Monday, June 11, 2012

Universal Healthcare: The Ultimate Doomsday Prep

Why is it that, with the onset of the Internet blogger, objectivism has become clouded for the majority of Americans?  It's not really that difficult to tell the difference between a rant (this) and objective journalism (that).  Take, for example, the issue of the interesting subset of individuals known as "Doomsday Preppers". 
Doomsday Preppers are people who live their lives in preparation for a catastrophic event, not including feasible occurrences. They work ardently to make sure that they are going to be the ones who survive the apocalypse. 

I have two questions for this group.
 
First, why would you want to survive the apocalypse?
We've all seen the ruins of a burnt house before.  If you have seen a house that has burned completely, it is eery and quite disturbing.  Even if you have only seen images in news magazines, or on television, it can still be jarring.  I want to bring an image to the forefront of your mind.  Have you ever seen a house that had completely burned, and the entire thing is in ruins, except for the chimney/fireplace?  At first glance, you would never have even expected a house once stood on the lot, save for the uncannily well fortified fire stack.
My first thought, having seen this image was, "why didn't they make the whole house as well as the chimney?"  My thought was purely hypothetical, but the more I considered it, the motive of the Doomsday Prep bunch became more clear.  They are the ones, who systematically attempt to make their total environment "fortified". 
It seems feasible enough but if you think about it, really think about it, it is so far from it.

In the end we all bite the big one.

That's all there is to it.  You can cloister yourself away underground with a weird tilapia farm, and teach your kids to scramble every time a plane passes, but is that better than dying?  In the end it's the same argument as euthenasia.  Is a life without quality, still better than death?  It seems to me like the ultimate in faithlessness.  I define "faith", as a trust that you did everything to make yours a life that was well-lived.  If you spend your entire life delaying the inevitable, is yours a life well-lived?
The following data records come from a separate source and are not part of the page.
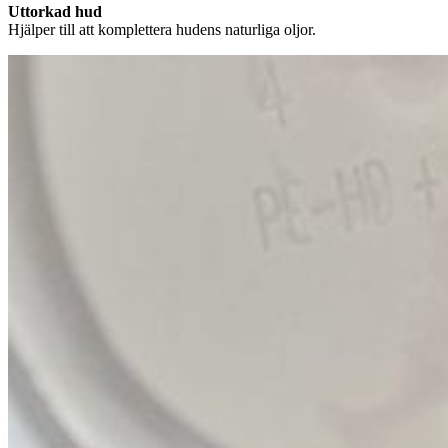
Uttorkad hud
Hjälper till att komplettera hudens naturliga oljor.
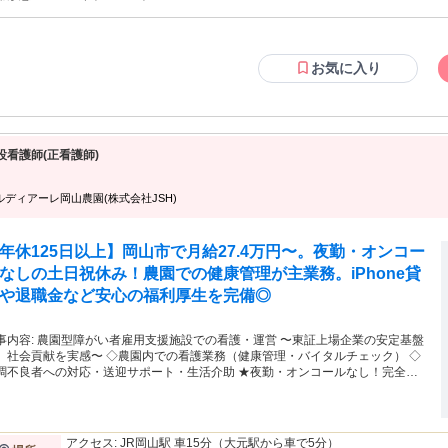
お気に入り
設看護師(正看護師)
ルディアーレ岡山農園(株式会社JSH)
年休125日以上】岡山市で月給27.4万円〜。夜勤・オンコー
なしの土日祝休み！農園での健康管理が主業務。iPhone貸
や退職金など安心の福利厚生を完備◎
者雇用支援施設での看護・運営 〜東証上場企業の安定基盤
、社会貢献を実感〜 ◇農園内での看護業務（健康管理・バイタルチェック） ◇
調不良者への対応・送迎サポート・生活介助 ★夜勤・オンコールなし！完全週
二日制でプライベートも充実 ★病院からの転職大歓迎。心豊かな時間を提供す
「農園」での勤務
アクセス: JR岡山駅 車15分（大元駅から車で5分）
Second question: Is it not just as worrisome, if not more so, that your family may contract an infection of some sort?  Shouldn't universal health coverage be a concern if you are 'prepping' for disaster? 
There is a much higher chance your loved one would contract a life threatening disease, and not get proper care?  I, personally, took health care for granted until my husband lost his job.  COBRA, for my family, would have been fifteen hundred dollars for the each month my spouse, or myself, was unemployed.  Fifteen hundred dollars cuts deep, especially with a baby who had not yet received all his vaccines.  Anyway, I digress.  My point is that the Doomsday Preppers should become as afraid, if hyperbole is what it takes, of real disasters rather than imagined, or unforeseen events.  A lot more people get ear infections than get taken out by a tornado... even as horrible as tornadoes are. 

A lot of you will see my views as 'liberal'.  I really don't see how I could be more objective.  I wouldn't dream of infringing on any one's right to live as they see fit.  I'm just observing and applying my filter.  I do believe that the idea of living one's life as if they were in a Cormac McCarthy novel is no way to live. 
I have seen a few episodes of "Doomsday Preppers" and they all seem to have an underlying fear in everything they do.  I think that's sad.  I also think it's sad to sink so much trouble in preparing for only oneself, or one's own family.  I've seen that episode of "The Twilight Zone", also.  I am more frightened by what the onset of the Doomsday Prepper says about our world. 

So, having said that, I would sooner walk into the monsoon than live my life in fear of it.